- Assigned task
Please restate every record below word for word and skip the pictures.

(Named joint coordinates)
——

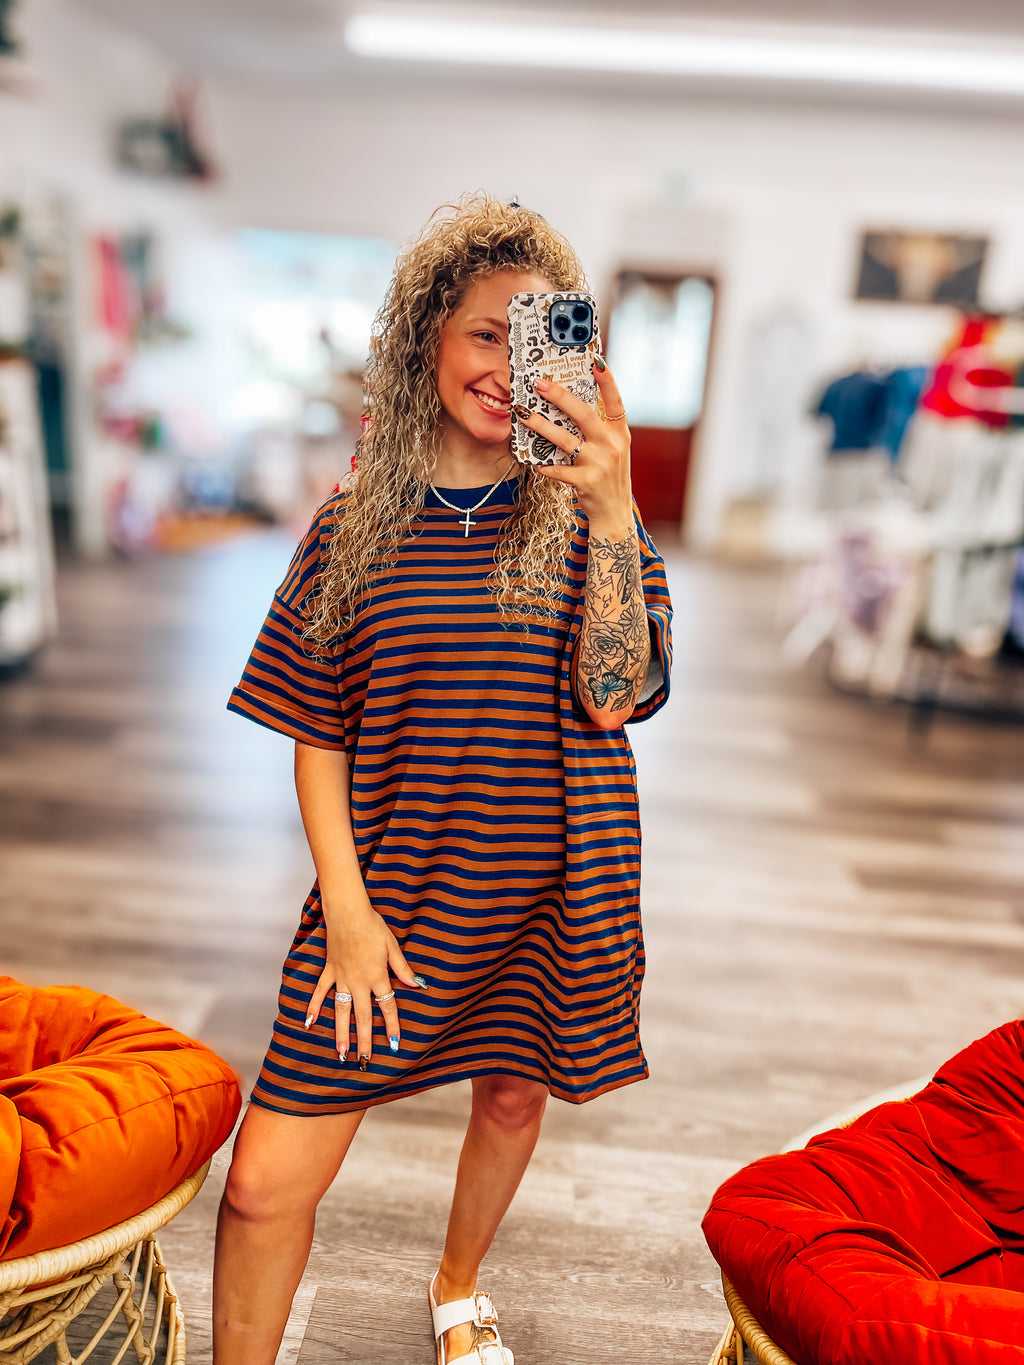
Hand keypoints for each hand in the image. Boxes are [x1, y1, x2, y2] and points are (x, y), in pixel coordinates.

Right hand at [304, 898, 421, 1067]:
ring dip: (340, 1033)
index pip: (386, 1005)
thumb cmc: (372, 926)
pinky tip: (309, 1023)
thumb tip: (417, 984)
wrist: (348, 912)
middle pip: (362, 1016)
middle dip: (364, 1040)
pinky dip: (313, 1007)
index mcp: (376, 976)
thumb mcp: (392, 946)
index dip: (392, 1025)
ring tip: (340, 1053)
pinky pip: (319, 992)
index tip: (394, 1044)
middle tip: (364, 1060)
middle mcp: (358, 981)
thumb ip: (402, 968)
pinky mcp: (329, 970)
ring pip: (341, 1010)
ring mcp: (341, 977)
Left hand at [515, 359, 631, 531]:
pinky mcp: (585, 481)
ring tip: (523, 414)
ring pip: (565, 440)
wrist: (615, 514)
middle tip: (540, 384)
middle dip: (561, 397)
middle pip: (584, 415)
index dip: (607, 381)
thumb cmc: (609, 476)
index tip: (596, 360)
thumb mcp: (613, 449)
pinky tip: (534, 461)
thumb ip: (600, 429)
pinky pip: (558, 469)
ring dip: (541, 426)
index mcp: (620, 433)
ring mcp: (599, 464)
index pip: (615, 401)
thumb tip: (571, 404)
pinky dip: (545, 465)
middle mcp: (611, 445)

——

- Solution to the problem
Hand keypoints for each hand in the image. Boxes are [x1, y1, x2, y2] and points are (x, y), in pixel coordinates.

Right hand at [304, 898, 421, 1067]:
ring dip: (340, 1033)
index pip: (386, 1005)
thumb cmc: (372, 926)
pinky tip: (309, 1023)
thumb tip: (417, 984)
wrist: (348, 912)
middle pip: (362, 1016)
middle dip: (364, 1040)
pinky dip: (313, 1007)
index mcp: (376, 976)
thumb mcp: (392, 946)
index dip: (392, 1025)
ring tip: (340, 1053)
pinky pip: (319, 992)
index tip: (394, 1044)
middle tip: (364, 1060)
middle mcp: (358, 981)
thumb ip: (402, 968)
pinky mcp: (329, 970)
ring pip: (341, 1010)
ring mcp: (341, 977)
Left hand at [515, 359, 631, 531]:
pinky mcp: (585, 481)
ring tip: (523, 414)
ring pip: (565, 440)
wrist: (615, 514)
middle tip: (540, 384)
middle dip: (561, 397)
middle pip: (584, 415)
index dip: (607, 381)
thumb cmc: (609, 476)
index tip: (596, 360)
thumb mcp: (613, 449)
pinky tip: (534, 461)
thumb ip: (600, 429)
pinky pip: (558, 469)
ring dip: (541, 426)
index mcp: (620, 433)
ring mcp: (599, 464)
index pip: (615, 401)
thumb tip: (571, 404)
pinky dip: (545, 465)
middle mcp: (611, 445)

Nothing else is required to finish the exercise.